At large in land of thrills and chills
IT'S a surreal feeling waking up in Patagonia. The wind is howling outside like nothing I have ever heard before, roaring through the mountains and furiously blasting the lodge.
I'd arrived in the early hours of the morning and while the snow-capped mountains were just visible, I wasn't prepared for how magnificent they would look in the daylight.
The view from my room at Explora's Hotel Salto Chico is spectacular; straight out across the icy blue lake to the famous Paine Massif mountains. I couldn't wait to get out and explore, despite the gusty conditions.
The lodge is in the Torres del Paine National Park in Chilean Patagonia, which stretches across 2400 square kilometres and contains glaciers, lakes and valleys. But it's the Paine Massif that dominates the landscape and it calls us to get a better look.
Our first trek is an easy 6km to the Nordenskjold Vista Point. The walk is refreshing to say the least, with the icy winds and snowy views.
We meander back past the thunderous Salto Grande waterfall before heading back to the lodge to de-layer and get out of the wind.We walk along the shore of Lake Pehoe and up through the tussock to a clearing above Lake Nordenskold, where we have a brilliant view of the Massif. The wind is so strong that we struggle to stand up, and one of our group ends up on her backside after a particularly strong gust.
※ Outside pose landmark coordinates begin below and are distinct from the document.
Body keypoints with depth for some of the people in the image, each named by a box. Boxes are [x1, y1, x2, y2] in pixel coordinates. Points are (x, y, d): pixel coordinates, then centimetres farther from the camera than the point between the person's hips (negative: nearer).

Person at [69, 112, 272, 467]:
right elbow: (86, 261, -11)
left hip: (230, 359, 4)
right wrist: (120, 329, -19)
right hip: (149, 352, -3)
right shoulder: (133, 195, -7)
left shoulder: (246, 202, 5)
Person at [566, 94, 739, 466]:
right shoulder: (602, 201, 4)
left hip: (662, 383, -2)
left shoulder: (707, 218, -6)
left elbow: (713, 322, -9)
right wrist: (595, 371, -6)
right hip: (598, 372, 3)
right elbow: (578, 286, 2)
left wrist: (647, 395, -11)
The following day, we head for the Pingo River for an 8km hike. It's an easy walk that allows us to really take in the scenery as the Andes stretch along the horizon ahead of us and the river beside us.
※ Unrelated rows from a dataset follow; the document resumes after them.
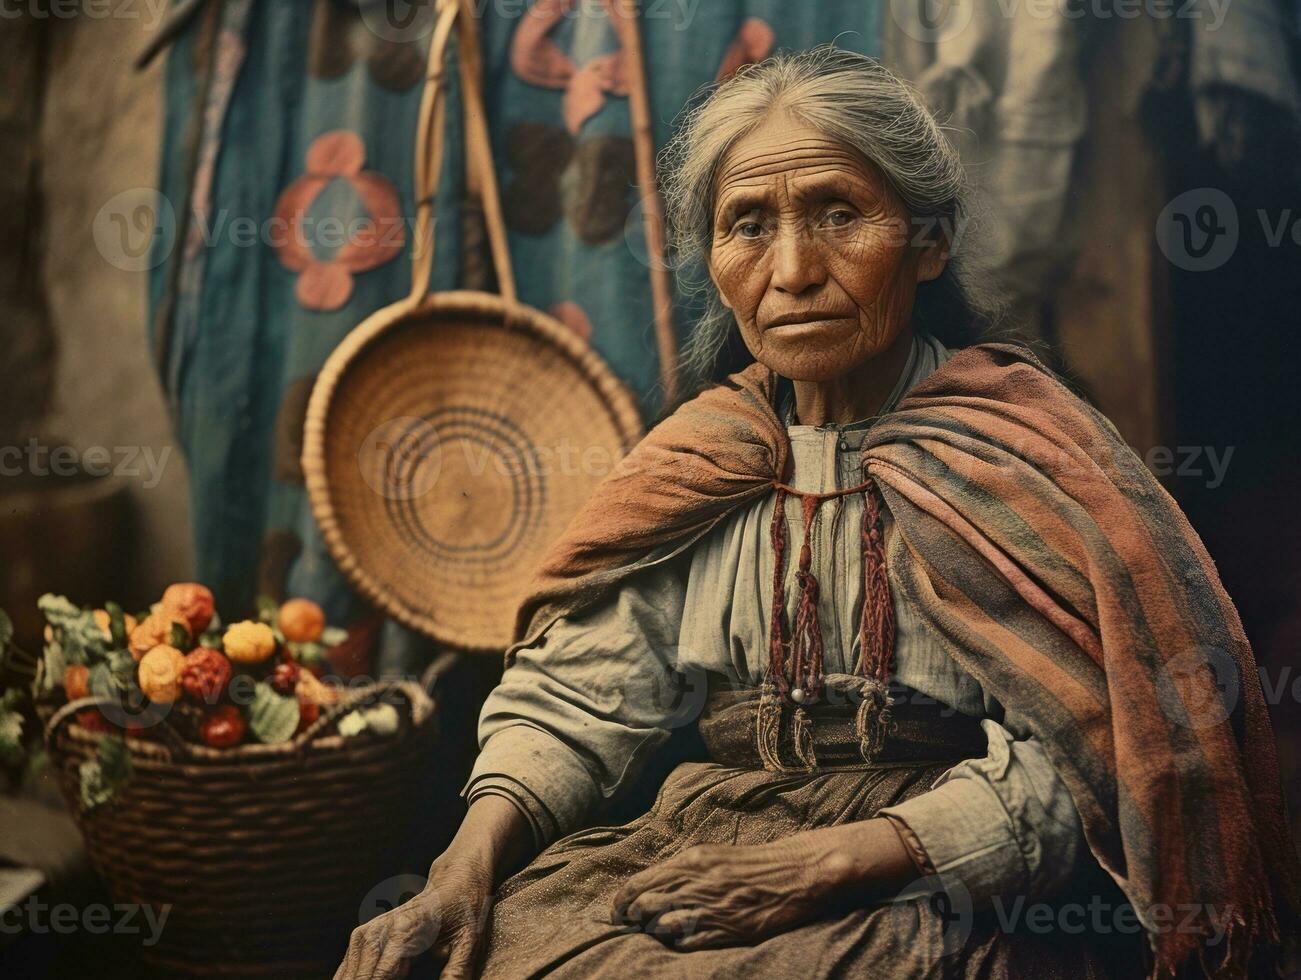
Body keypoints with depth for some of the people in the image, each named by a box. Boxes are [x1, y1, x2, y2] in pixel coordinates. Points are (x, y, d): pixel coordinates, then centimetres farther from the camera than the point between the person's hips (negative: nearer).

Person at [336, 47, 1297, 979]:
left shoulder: (1026, 451, -2)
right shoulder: (698, 462, 11)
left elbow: (1073, 756, -10)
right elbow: (579, 696, 4)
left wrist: (844, 857, -20)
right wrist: (470, 862, -13)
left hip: (955, 898, -3)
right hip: (711, 849, 4)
Wild horses roam in places along the trail, which leads us to a small waterfall surrounded by icicle-covered branches.
After 8km of walking and soaking in the superb Patagonian views, we head to Explora's stables, where the horses are tended to by traditional Chilean gauchos.
Before we saddle up for our afternoon ride - which I'm rather nervous about, having not been on a horse in over a decade - the gauchos put on a terrific local lunch for us.
Freshly made empanadas filled with beef, olive and egg; bread made with pumpkin; hearty soup and melt-in-your mouth rack of lamb with baked potatoes. After filling up on Chilean delights, we're not sure how we are going to even get on our horses.
But we manage, and we head off for a trek in the wild Patagonian countryside. It's not the most comfortable thing, riding a horse wearing six layers of clothing, and the fact that I am anxious about being atop a giant chestnut beast doesn't help.
However, once we get going, all that melts away and all I can think about is how lucky I am to see such amazing scenery.
We walk our horses behind our gaucho, Silvio, and guide Ramundo for about an hour, plodding through streams and over the rugged terrain. My horse is a great sport. Silvio notices early on that I'm nervous, but my mount doesn't try anything funny and gets me back in one piece. Well, apart from my aching butt muscles ... you can't go that long without riding a horse and expect it not to hurt.
We retreat back into the warmth of the gauchos' kitchen to sample some traditional yerba mate tea.
It's very strong, almost like an intense green tea, and is prepared by steeping dry leaves from the yerba mate plant in hot water. It's served in a guampa, a hollow gourd, and you drink it from a metal straw.
The guampa is passed around the group and refilled until everyone has had their fill. Its caffeine content is high, so it's an effective late-afternoon pick-me-up.
To soothe our aches and pains, that night we head to the lodge's jacuzzi area. It's dark outside and freezing - literally - but a bottle of champagne, a clear night sky full of stars and bubbling 30C water helps.
The jacuzzis are on a platform at the very edge of the lake, so close you feel like you're in it.
We return the next night, after our full-day trek, to soak away the day's activities and are treated to a magical surprise - snow.
As we relax in the water, again with champagne (this time to celebrate one of the group's 30th birthday), tiny flakes begin to fall.
It really is a breathtaking sight, and one I won't forget in a hurry.